* **WORK TO BE COMPLETED**
Total the lines of the listing below that hold the word "events". Output nothing except that number.

[Start of Attachment]

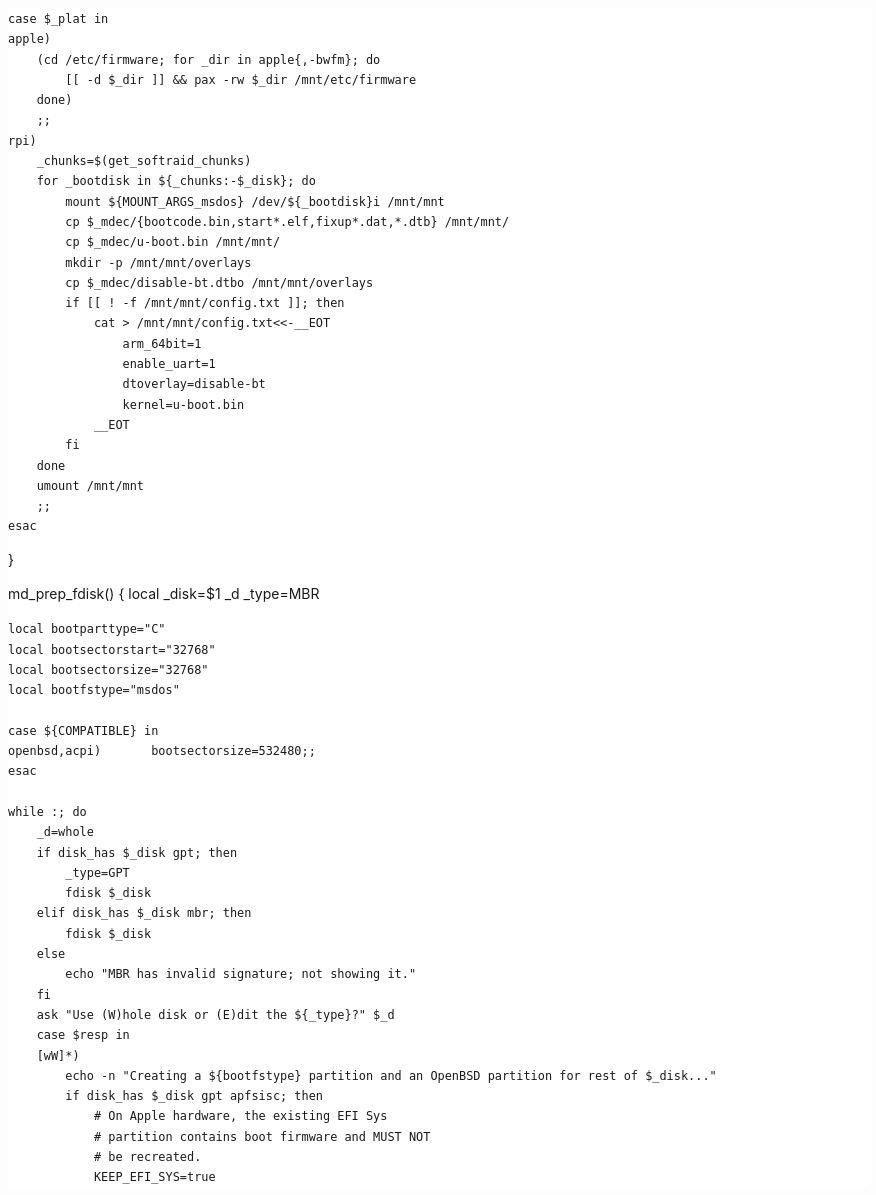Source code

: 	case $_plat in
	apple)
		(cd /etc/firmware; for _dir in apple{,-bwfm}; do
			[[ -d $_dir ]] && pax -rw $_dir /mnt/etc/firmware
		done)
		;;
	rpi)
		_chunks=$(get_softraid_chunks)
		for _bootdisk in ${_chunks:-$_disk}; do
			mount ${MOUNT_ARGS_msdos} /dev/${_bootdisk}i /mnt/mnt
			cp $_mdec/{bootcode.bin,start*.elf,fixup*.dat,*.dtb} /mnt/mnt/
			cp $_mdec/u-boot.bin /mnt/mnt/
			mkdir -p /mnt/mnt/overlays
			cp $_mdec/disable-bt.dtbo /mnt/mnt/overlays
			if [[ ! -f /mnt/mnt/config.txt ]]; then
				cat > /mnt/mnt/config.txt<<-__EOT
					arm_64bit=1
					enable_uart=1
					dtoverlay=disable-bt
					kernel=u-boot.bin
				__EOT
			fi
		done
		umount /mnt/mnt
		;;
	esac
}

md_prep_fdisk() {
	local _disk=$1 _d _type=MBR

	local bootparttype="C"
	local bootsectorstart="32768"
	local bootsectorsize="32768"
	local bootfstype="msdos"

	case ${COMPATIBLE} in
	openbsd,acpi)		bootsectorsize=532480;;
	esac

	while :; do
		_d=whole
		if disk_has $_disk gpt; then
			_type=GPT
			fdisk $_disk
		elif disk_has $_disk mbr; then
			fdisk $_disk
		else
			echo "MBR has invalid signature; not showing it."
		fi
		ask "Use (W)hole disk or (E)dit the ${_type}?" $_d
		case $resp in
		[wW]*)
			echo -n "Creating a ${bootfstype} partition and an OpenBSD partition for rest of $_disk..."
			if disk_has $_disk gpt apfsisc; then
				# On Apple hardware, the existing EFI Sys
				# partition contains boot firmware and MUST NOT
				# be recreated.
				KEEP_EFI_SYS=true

[End of Attachment]
[Start of Attachment]

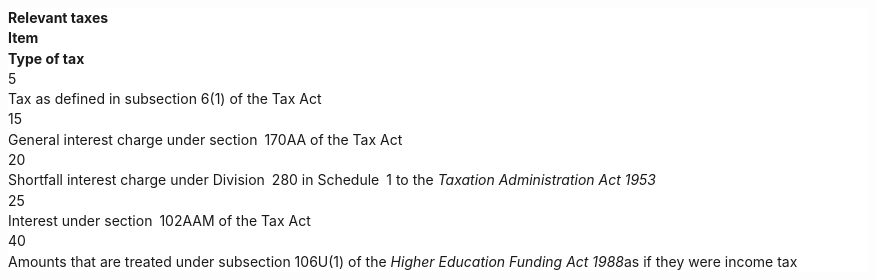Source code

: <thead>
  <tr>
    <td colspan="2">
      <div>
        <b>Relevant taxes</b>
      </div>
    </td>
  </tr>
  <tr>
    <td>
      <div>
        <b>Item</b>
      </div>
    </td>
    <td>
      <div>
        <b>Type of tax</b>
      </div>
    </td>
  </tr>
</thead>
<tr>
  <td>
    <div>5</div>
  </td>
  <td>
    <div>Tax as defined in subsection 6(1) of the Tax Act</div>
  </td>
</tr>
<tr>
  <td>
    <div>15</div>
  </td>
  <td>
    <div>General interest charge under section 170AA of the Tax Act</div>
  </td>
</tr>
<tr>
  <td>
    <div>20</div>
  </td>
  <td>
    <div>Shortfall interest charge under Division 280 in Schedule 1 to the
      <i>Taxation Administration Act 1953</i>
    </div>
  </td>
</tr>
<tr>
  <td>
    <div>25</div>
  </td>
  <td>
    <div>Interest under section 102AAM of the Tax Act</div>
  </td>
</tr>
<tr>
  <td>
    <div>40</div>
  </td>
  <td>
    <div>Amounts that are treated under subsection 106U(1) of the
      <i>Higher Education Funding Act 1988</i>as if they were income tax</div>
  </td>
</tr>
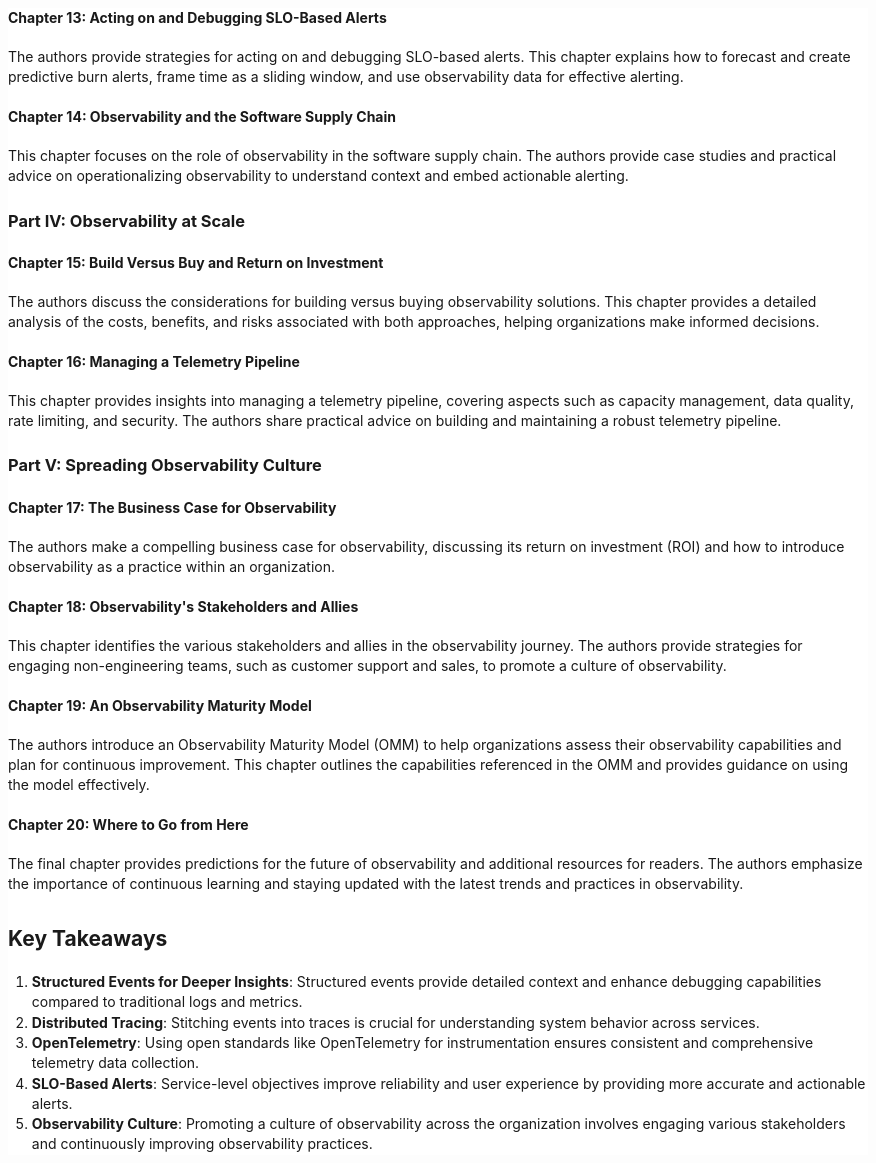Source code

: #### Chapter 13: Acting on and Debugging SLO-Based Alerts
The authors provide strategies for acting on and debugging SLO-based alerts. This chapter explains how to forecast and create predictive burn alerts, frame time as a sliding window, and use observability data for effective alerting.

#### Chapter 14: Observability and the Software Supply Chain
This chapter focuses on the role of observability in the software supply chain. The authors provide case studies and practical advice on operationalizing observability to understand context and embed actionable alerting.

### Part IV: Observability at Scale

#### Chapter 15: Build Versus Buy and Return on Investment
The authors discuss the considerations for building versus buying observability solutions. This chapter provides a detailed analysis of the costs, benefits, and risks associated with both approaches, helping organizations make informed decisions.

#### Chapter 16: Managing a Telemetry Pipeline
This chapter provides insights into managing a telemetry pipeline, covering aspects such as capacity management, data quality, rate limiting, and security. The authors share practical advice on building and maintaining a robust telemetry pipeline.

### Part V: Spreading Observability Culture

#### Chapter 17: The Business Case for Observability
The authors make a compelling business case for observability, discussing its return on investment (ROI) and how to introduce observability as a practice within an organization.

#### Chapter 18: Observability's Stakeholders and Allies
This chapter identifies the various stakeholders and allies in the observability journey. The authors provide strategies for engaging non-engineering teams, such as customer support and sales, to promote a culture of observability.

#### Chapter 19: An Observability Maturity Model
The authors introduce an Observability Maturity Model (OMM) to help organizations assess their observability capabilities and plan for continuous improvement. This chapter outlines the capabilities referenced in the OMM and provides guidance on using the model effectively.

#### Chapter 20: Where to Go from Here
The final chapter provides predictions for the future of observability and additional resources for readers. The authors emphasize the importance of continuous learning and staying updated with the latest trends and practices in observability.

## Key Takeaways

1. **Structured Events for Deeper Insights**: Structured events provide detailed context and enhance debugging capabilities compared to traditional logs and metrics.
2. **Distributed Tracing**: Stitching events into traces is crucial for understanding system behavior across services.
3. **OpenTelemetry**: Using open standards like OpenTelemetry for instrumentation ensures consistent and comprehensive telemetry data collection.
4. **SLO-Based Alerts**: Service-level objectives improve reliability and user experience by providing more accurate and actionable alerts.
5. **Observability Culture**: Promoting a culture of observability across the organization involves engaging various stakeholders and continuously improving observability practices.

[End of Attachment]
[Start of Attachment]

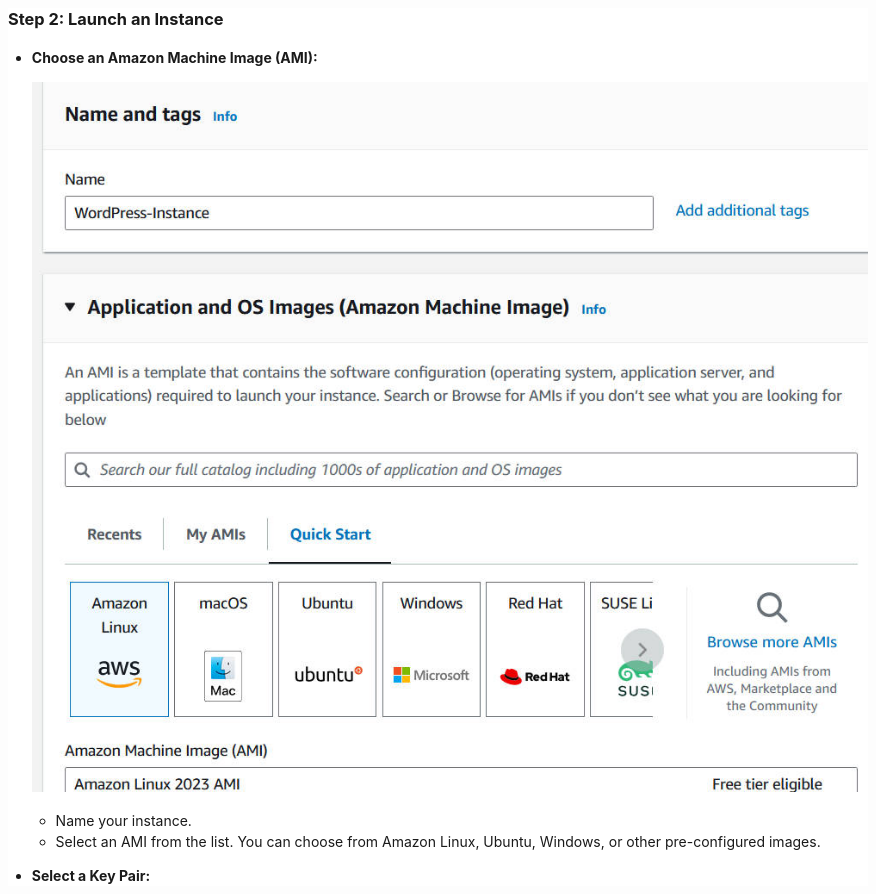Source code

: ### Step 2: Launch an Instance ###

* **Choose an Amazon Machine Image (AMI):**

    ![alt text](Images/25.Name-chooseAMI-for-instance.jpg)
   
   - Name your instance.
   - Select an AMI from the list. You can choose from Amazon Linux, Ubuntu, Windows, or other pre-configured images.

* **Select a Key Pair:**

[End of Attachment]

* **SOLUTION FOR THIS EXERCISE**
2